%%

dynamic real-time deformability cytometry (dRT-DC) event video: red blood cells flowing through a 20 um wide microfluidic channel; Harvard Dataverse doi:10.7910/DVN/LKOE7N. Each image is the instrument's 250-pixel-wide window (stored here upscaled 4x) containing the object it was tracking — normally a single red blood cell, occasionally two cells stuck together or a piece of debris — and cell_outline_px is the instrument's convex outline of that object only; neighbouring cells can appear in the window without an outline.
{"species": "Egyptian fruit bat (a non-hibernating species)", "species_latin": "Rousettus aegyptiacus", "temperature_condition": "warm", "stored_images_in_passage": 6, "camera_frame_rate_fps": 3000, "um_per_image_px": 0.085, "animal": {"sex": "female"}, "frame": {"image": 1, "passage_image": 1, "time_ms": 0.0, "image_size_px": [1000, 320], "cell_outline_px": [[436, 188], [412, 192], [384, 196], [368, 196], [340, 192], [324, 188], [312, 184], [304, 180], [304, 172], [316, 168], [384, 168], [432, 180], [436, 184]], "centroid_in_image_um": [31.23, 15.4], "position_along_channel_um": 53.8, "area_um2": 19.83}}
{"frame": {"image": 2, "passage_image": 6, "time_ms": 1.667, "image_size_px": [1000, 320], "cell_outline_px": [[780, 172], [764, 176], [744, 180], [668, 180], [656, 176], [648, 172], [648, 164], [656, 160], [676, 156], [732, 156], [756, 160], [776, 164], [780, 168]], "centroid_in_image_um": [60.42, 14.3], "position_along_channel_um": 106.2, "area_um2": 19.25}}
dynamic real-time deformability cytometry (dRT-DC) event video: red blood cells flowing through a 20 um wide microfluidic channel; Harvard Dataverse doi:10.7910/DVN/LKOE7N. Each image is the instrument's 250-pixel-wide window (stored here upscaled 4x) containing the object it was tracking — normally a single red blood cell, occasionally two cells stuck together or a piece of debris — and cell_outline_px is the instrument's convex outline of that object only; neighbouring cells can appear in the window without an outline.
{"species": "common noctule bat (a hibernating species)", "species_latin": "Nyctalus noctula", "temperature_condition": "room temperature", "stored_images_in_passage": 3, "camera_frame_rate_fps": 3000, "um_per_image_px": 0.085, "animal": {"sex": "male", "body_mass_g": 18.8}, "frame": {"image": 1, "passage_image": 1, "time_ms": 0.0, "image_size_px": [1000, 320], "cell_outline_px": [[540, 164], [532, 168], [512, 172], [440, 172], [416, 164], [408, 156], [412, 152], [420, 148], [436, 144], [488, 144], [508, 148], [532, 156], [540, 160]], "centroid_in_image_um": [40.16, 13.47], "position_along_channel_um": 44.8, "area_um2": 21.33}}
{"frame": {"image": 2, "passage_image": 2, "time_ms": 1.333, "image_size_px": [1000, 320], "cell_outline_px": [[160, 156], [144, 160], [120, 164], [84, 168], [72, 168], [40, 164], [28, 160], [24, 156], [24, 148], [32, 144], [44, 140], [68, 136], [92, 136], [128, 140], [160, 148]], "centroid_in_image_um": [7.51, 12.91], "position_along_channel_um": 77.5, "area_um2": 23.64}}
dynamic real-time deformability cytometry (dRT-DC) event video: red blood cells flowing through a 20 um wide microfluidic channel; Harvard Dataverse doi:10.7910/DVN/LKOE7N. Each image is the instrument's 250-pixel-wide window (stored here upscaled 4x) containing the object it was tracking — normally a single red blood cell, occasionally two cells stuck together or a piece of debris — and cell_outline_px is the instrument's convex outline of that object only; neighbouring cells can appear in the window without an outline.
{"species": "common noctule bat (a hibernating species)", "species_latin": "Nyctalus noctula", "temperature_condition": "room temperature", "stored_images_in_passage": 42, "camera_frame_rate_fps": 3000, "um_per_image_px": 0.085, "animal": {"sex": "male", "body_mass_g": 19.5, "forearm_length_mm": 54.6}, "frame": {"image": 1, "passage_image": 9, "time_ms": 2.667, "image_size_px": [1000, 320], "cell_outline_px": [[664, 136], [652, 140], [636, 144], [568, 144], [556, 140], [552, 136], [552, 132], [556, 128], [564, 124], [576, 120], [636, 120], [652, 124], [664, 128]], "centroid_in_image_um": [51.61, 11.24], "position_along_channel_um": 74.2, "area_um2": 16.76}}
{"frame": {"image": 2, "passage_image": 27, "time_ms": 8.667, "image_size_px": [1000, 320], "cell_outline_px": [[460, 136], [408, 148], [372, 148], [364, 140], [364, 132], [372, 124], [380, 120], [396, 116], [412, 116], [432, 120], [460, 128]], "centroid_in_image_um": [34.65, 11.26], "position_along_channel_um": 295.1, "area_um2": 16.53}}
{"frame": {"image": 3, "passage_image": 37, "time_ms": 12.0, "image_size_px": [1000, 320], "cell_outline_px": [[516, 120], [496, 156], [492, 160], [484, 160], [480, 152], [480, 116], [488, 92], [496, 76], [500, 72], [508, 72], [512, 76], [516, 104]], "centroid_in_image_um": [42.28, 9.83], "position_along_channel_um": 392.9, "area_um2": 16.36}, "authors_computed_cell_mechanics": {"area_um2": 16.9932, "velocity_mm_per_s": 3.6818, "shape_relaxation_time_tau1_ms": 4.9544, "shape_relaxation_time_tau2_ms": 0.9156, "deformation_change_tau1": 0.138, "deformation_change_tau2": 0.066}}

%%

Copy out each record from above, exactly.

Answer below =>
dynamic real-time deformability cytometry (dRT-DC) event video: red blood cells flowing through a 20 um wide microfluidic channel; Harvard Dataverse doi:10.7910/DVN/LKOE7N. Each image is the instrument's 250-pixel-wide window (stored here upscaled 4x) containing the object it was tracking — normally a single red blood cell, occasionally two cells stuck together or a piece of debris — and cell_outline_px is the instrument's convex outline of that object only; neighbouring cells can appear in the window without an outline.
{"species": "Egyptian fruit bat (a non-hibernating species)", "species_latin": "Rousettus aegyptiacus", "temperature_condition": "warm", "stored_images_in_passage": 6, "camera_frame_rate_fps": 3000, "um_per_image_px": 0.085, "animal": {"sex": "female"}, "frame": {"image": 1, "passage_image": 1, "time_ms": 0.0, "image_size_px": [1000, 320], "cell_outline_px": [[436, 188], [412, 192], [384, 196], [368, 196], [340, 192], [324, 188], [312, 184], [304, 180], [304, 172], [316, 168], [384, 168], [432, 180], [436, 184]], "centroid_in_image_um": [31.23, 15.4], "position_along_channel_um": 53.8, "area_um2": 19.83}}
{"frame": {"image": 2, "passage_image": 6, "time_ms": 1.667, "image_size_px": [1000, 320], "cell_outline_px": [[780, 172], [764, 176], [744, 180], [668, 180], [656, 176], [648, 172], [648, 164], [656, 160], [676, 156], [732, 156], [756, 160], [776, 164], [780, 168]], "centroid_in_image_um": [60.42, 14.3], "position_along_channel_um": 106.2, "area_um2": 19.25}}
dynamic real-time deformability cytometry (dRT-DC) event video: red blood cells flowing through a 20 um wide microfluidic channel; Harvard Dataverse doi:10.7910/DVN/LKOE7N. Each image is the instrument's 250-pixel-wide window (stored here upscaled 4x) containing the object it was tracking — normally a single red blood cell, occasionally two cells stuck together or a piece of debris — and cell_outline_px is the instrument's convex outline of that object only; neighbouring cells can appear in the window without an outline.
{"species": "common noctule bat (a hibernating species)", "species_latin": "Nyctalus noctula", "temperature_condition": "room temperature", "stored_images_in_passage": 3, "camera_frame_rate_fps": 3000, "um_per_image_px": 0.085, "animal": {"sex": "male", "body_mass_g": 18.8}, "frame": {"image": 1, "passage_image": 1, "time_ms": 0.0, "image_size_px": [1000, 320], "cell_outline_px": [[540, 164], [532, 168], [512, 172], [440, 172], [416, 164], [408, 156], [412, 152], [420, 148], [436, 144], [488, 144], [508, 148], [532, 156], [540, 160]], "centroid_in_image_um": [40.16, 13.47], "position_along_channel_um": 44.8, "area_um2": 21.33}}
{"frame": {"image": 2, "passage_image": 2, "time_ms": 1.333, "image_size_px": [1000, 320], "cell_outline_px": [[160, 156], [144, 160], [120, 164], [84, 168], [72, 168], [40, 164], [28, 160], [24, 156], [24, 148], [32, 144], [44, 140], [68, 136], [92, 136], [128, 140], [160, 148]], "centroid_in_image_um": [7.51, 12.91], "position_along_channel_um": 77.5, "area_um2": 23.64}}
dynamic real-time deformability cytometry (dRT-DC) event video: red blood cells flowing through a 20 um wide microfluidic channel; Harvard Dataverse doi:10.7910/DVN/LKOE7N. Each image is the instrument's 250-pixel-wide window (stored here upscaled 4x) containing the object it was tracking — normally a single red blood cell, occasionally two cells stuck together or a piece of debris — and cell_outline_px is the instrument's convex outline of that object only; neighbouring cells can appear in the window without an outline.
{"species": "common noctule bat (a hibernating species)", "species_latin": "Nyctalus noctula", "temperature_condition": "room temperature", "stored_images_in_passage": 42, "camera_frame_rate_fps": 3000, "um_per_image_px": 0.085, "animal": {"sex": "male", "body_mass_g": 19.5, "forearm_length_mm": 54.6}, "frame": {"image": 1, "passage_image": 9, "time_ms": 2.667, "image_size_px": [1000, 320], "cell_outline_px": [[664, 136], [652, 140], [636, 144], [568, 144], [556, 140], [552, 136], [552, 132], [556, 128], [564, 124], [576, 120], [636, 120], [652, 124], [664, 128]], "centroid_in_image_um": [51.61, 11.24], "position_along_channel_um": 74.2, "area_um2": 16.76}}
{"frame": {"image": 2, "passage_image": 27, "time_ms": 8.667, "image_size_px": [1000, 320], "cell_outline_px": [[460, 136], [408, 148], [372, 148], [364, 140], [364, 132], [372, 124], [380, 120], [396, 116], [412, 116], [432, 120], [460, 128]], "centroid_in_image_um": [34.65, 11.26], "position_along_channel_um": 295.1, "area_um2": 16.53}}
{"frame": {"image": 3, "passage_image": 37, "time_ms": 12.0, "image_size_px": [1000, 320], "cell_outline_px": [[516, 120], [496, 156], [492, 160], [484, 160], [480, 152], [480, 116], [488, 92], [496, 76], [500, 72], [508, 72], [512, 76], [516, 104]], "centroid_in_image_um": [42.28, 9.83], "position_along_channel_um": 392.9, "area_um2": 16.36}, "authors_computed_cell_mechanics": {"area_um2": 16.9932, "velocity_mm_per_s": 3.6818, "shape_relaxation_time_tau1_ms": 4.9544, "shape_relaxation_time_tau2_ms": 0.9156, "deformation_change_tau1": 0.138, "deformation_change_tau2": 0.066}}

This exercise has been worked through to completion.